Undicesima Domenica del Tempo Ordinario
«Nella prima parabola raccontata nel Vangelo di questa domenica tra la semina e la mietitura c’è un tempo di inattività del contadino, inattività necessaria affinché il seme spunti da solo, senza il suo intervento. Infatti, c’è un evento che egli non può determinare e dunque deve respingere la tentazione di farlo: che il contadino dorma o si alzi, egli nemmeno sa come seme germina e cresce fino alla maturazione.
Condizione del maturare del frutto è l’inazione del contadino, il non forzare i tempi della crescita. Ma questa inattività non è indifferente, non è disimpegnata: è colma di attesa fiduciosa; è colma di quell’azione interiore che è l’attenzione; è colma di quell’azione spirituale che è la pazienza.

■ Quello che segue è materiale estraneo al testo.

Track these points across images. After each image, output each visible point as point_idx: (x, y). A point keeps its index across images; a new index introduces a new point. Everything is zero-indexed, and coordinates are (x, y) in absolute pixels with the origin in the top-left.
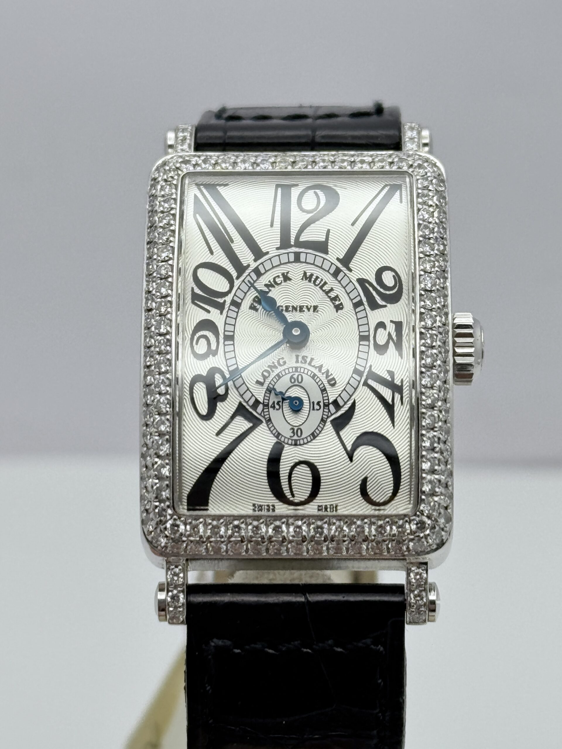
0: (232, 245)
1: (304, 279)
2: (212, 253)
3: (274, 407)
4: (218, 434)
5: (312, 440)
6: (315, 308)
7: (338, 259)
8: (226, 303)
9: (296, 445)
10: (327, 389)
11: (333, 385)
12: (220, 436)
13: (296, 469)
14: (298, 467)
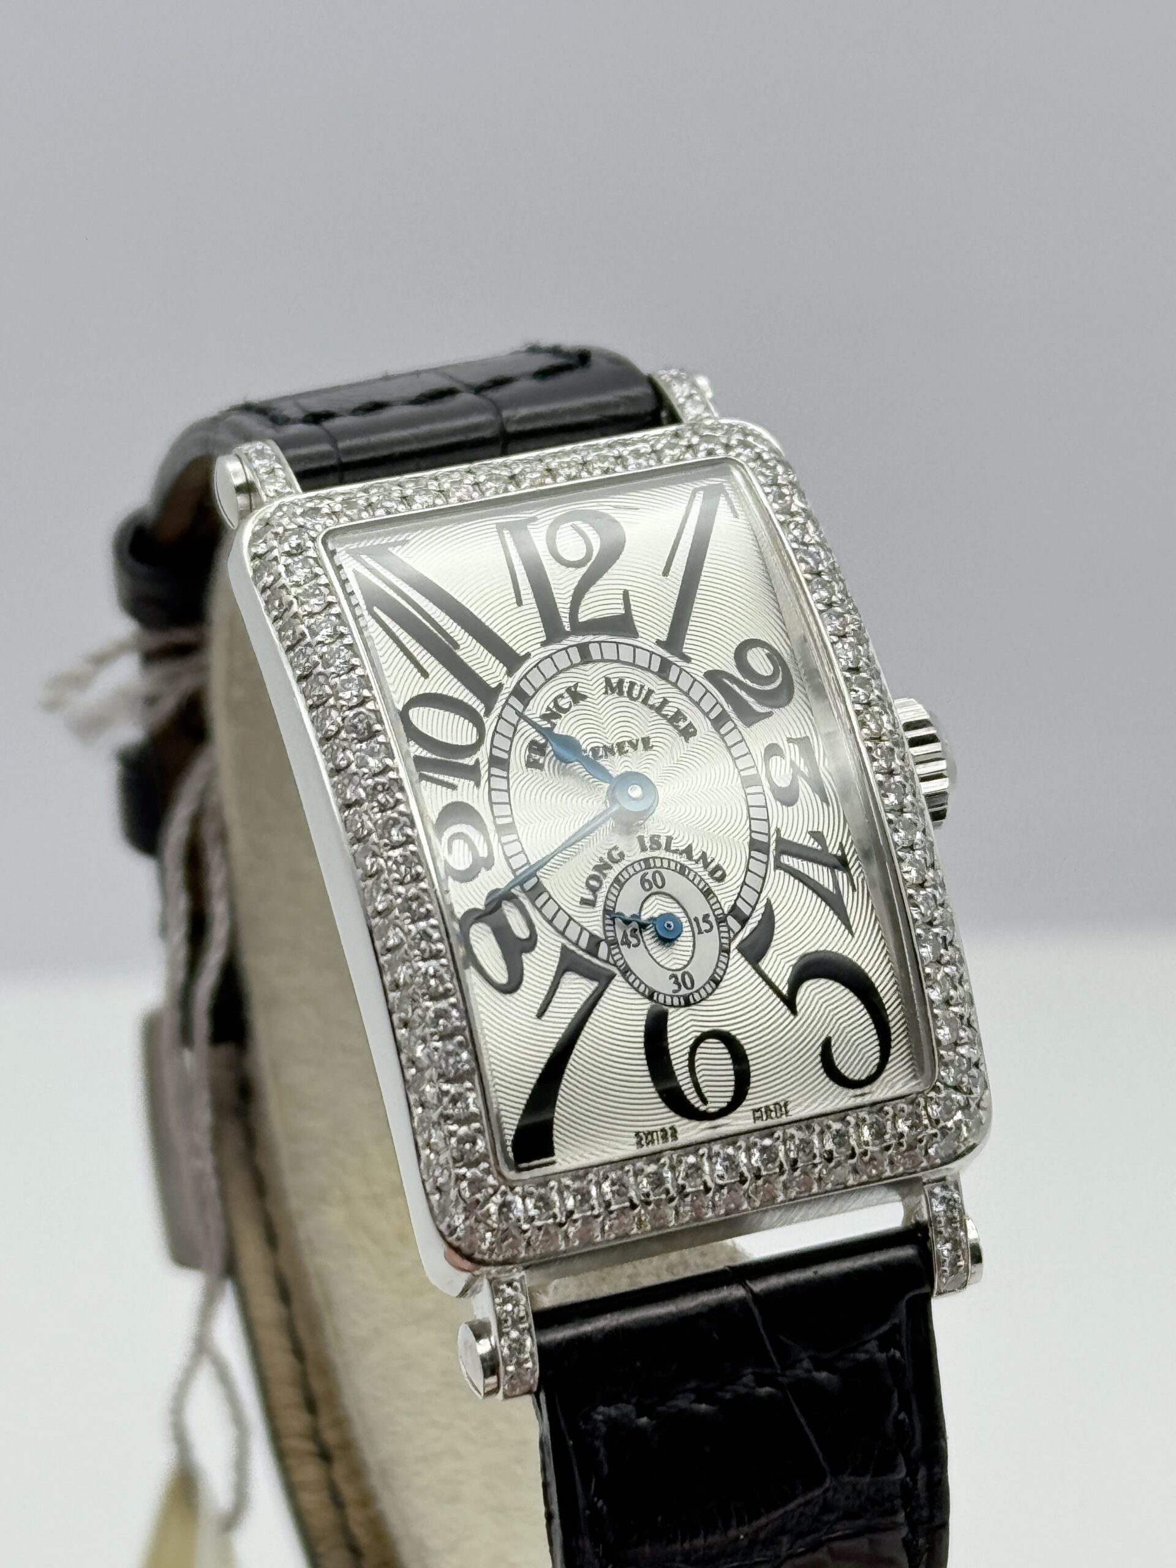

Certo, queste cose, dette oggi nei tempi delle tecnologie invasive applicate alle coltivazioni agricole, dei metodi di produzione intensiva dell’agricoltura industriale che aboliscono i tempi necessari alla crescita violentando le piante e i terreni, sembrano anacronistiche. Ma forse dovrebbero indurci a interrogarci su questa ideologia della fretta, dell’ottimizzazione dei tempi, che di fatto altro non è che l’eliminazione del tempo.
Nella parabola, il contadino è chiamato all’azione interiore, alla vigilanza di chi dovrà essere pronto a cogliere l’attimo in cui il frutto è maturo per mietere: «Quando il frutto è maturo, subito manda la falce, perché è giunta la mietitura».
La parabola vuole probabilmente narrare la pazienza di Dio, la capacità del Signore di attendere i tempi umani, ma essa suggerisce anche a noi una modalità di lavoro che la non-azione, l’acconsentire alla maturazione dell’altro senza forzare i tempi, l’acconsentire alla all’azione di Dio nell’altro senza fretta. Si tratta di imparare la faticosa arte di non agire, di aiutare ciò che procede da solo, di porre un freno alla nostra impazienza, di astenersi dal voler intervenire direttamente impedendo la giusta possibilità del terreno di dare frutto nella propria misura e a proprio tempo. Occorre lasciar fare facendo fiducia alla potenza del seme-parola Di Dio e alla capacità di accoglienza della terracuore umano. Lasciar fare senza trascurare, senza disimpegnarsi, ma avendo cura, pazienza, aiutando la crescita con un atto veramente generante: la fiducia profonda nell’altro fino ad attenderne la maturazione» (Luciano Manicardi).